The high flow temperature indicates the plate heat exchanger is blocked or coated and is not transferring the heat into the DHW.

There could also be other causes like a weak pump but its most likely to be a problem with the plate HE.

Tony
 
Thankyou Tony.
That all makes sense to me, the DHW HE will then be the next item to check out.
It doesnt appear to be a problem to fit a new one on this boiler once the two circuits have been emptied.... however i would be concerned about another blockage occurring in the new one if there is that much rubbish floating about in the primary circuit.
Is flushing the system a DIY job?
 
I'll extend the question :D

Is flushing the system a DIY job, if there are instructions to follow?
 
It all depends on how dirty it is and how long it has taken to get to that state.

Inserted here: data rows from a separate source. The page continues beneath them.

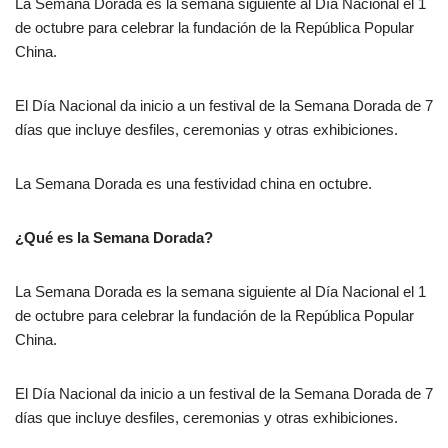
La Semana Dorada es la semana siguiente al Día Nacional el 1
de octubre para celebrar la fundación de la República Popular
China.
El Día Nacional da inicio a un festival de la Semana Dorada de 7
días que incluye desfiles, ceremonias y otras exhibiciones.
La Semana Dorada es una festividad china en octubre.
¿Qué es la Semana Dorada?
La Semana Dorada es la semana siguiente al Día Nacional el 1
de octubre para celebrar la fundación de la República Popular
China.
El Día Nacional da inicio a un festival de la Semana Dorada de 7
días que incluye desfiles, ceremonias y otras exhibiciones.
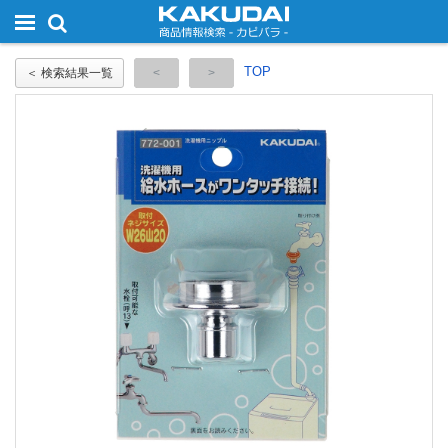
TOP
＜ 検索結果一覧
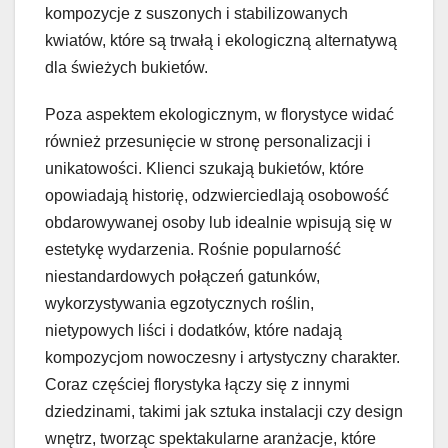
kompozycje z suszonych i stabilizowanych
kwiatów, które są trwałą i ekologiczną alternatywą
dla świeżych bukietów.
Poza aspektem ekologicznym, w florystyce widać
również przesunięcie w stronę personalizacji i
unikatowości. Klienci szukają bukietów, które
opowiadają historię, odzwierciedlają osobowość
obdarowywanej osoby lub idealnie wpisują się w
estetykę wydarzenia. Rośnie popularność
niestandardowych połączeń gatunków,
wykorzystywania egzotycznych roślin,
nietypowych liści i dodatków, które nadają
kompozycjom nowoczesny i artystyczny charakter.
Coraz częściej florystyka łączy się z innymi
dziedzinami, takimi jak sztuka instalacji czy design
wnętrz, tworząc spektakularne aranżacje, które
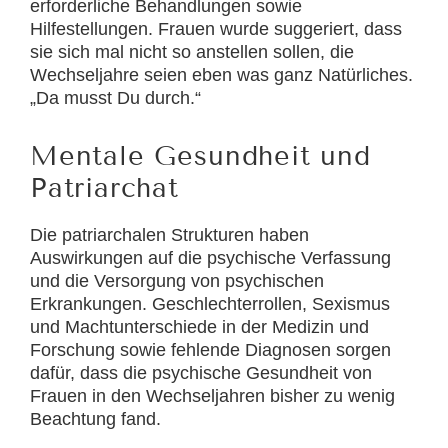
erforderliche Behandlungen sowie
Hilfestellungen. Frauen wurde suggeriert, dass
sie sich mal nicht so anstellen sollen, die
Wechseljahre seien eben was ganz Natürliches.
„Da musst Du durch.“
Mentale Gesundheit und
Patriarchat
Die patriarchalen Strukturen haben
Auswirkungen auf die psychische Verfassung
und die Versorgung von psychischen
Erkrankungen. Geschlechterrollen, Sexismus
und Machtunterschiede in der Medizin und
Forschung sowie fehlende Diagnosen sorgen
dafür, dass die psychische Gesundheit von
Frauen in den Wechseljahren bisher zu wenig
Beachtung fand.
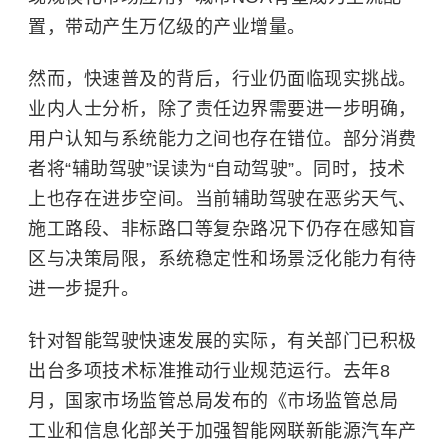
置，带动产生万亿级的产业增量。
然而，快速普及的背后，行业仍面临现实挑战。
业内人士分析，除了责任边界需要进一步明确，
用户认知与系统能力之间也存在错位。部分消费
者将“辅助驾驶”误读为“自动驾驶”。同时，技术
上也存在进步空间。当前辅助驾驶在恶劣天气、
施工路段、非标路口等复杂路况下仍存在感知盲
区与决策局限，系统稳定性和场景泛化能力有待
进一步提升。
针对智能驾驶快速发展的实际，有关部门已积极
出台多项技术标准推动行业规范运行。去年8
月，国家市场监管总局发布的《市场监管总局
工业和信息化部关于加强智能网联新能源汽车产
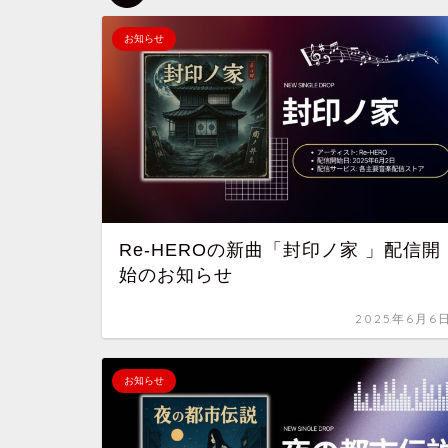
お知らせ
Re-HEROの新曲「封印ノ家 」配信開
始のお知らせ
2025年6月6
お知らせ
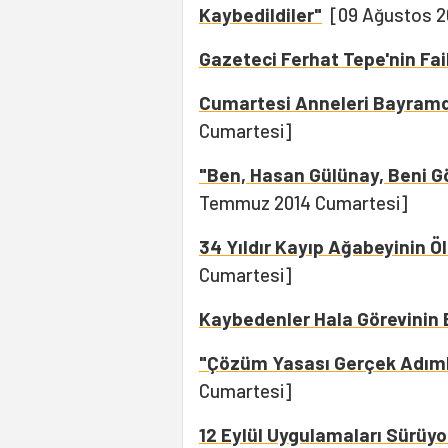
Kaybedildiler"
[09 Ağustos 2
Gazeteci Ferhat Tepe'nin Fail
Cumartesi Anneleri Bayramd
Cumartesi]
"Ben, Hasan Gülünay, Beni G
Temmuz 2014 Cumartesi]
34 Yıldır Kayıp Ağabeyinin Öl
Cumartesi]
Kaybedenler Hala Görevinin
"Çözüm Yasası Gerçek Adımla
Cumartesi]
12 Eylül Uygulamaları Sürüyo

Just draining and refilling might be all it needs or fitting a filter on the return would be easier.

Tony
 
So i have replaced the DHW HE with the correct replacement.
However on refilling both the circuits & turning the power supply back on i have neither CH or DHW now.
The pump is working but no fan or burner.
The lock out light is not on.
The gas main supply is on but the burner doesnt not attempt to light (no spark flickers across the igniters.)


The main circuit is showing 1 bar on the gauge but would an air lock in this system cause my problem ?? (the auto air purge is open one turn & i've bled all the rads.)
 
Did you bleed the central pump screw?

The AAV cap may be loose but did any air come out of it?

You could gingerly push a needle down the middle but that can allow water to come out so have the cap ready in case.

If still not working see if the pin is coming out of the pump prooving switch to operate the microswitch.

Alternating demand for DHW and CH might help to get rid of the air.

Tony
 
Thanks Tony,

It was the pins not coming fully out to trigger the flow switches, i called for CH & got the missus to turn the hot tap on & off & fired the switches manually with a couple of electrical screwdrivers, the fan & burner came on.. after a few seconds the pins extended fully.... they went slack again when everything was turned off as they should but i guess any air lock in there moved on.
Replaced the flow switches & everything works as it should.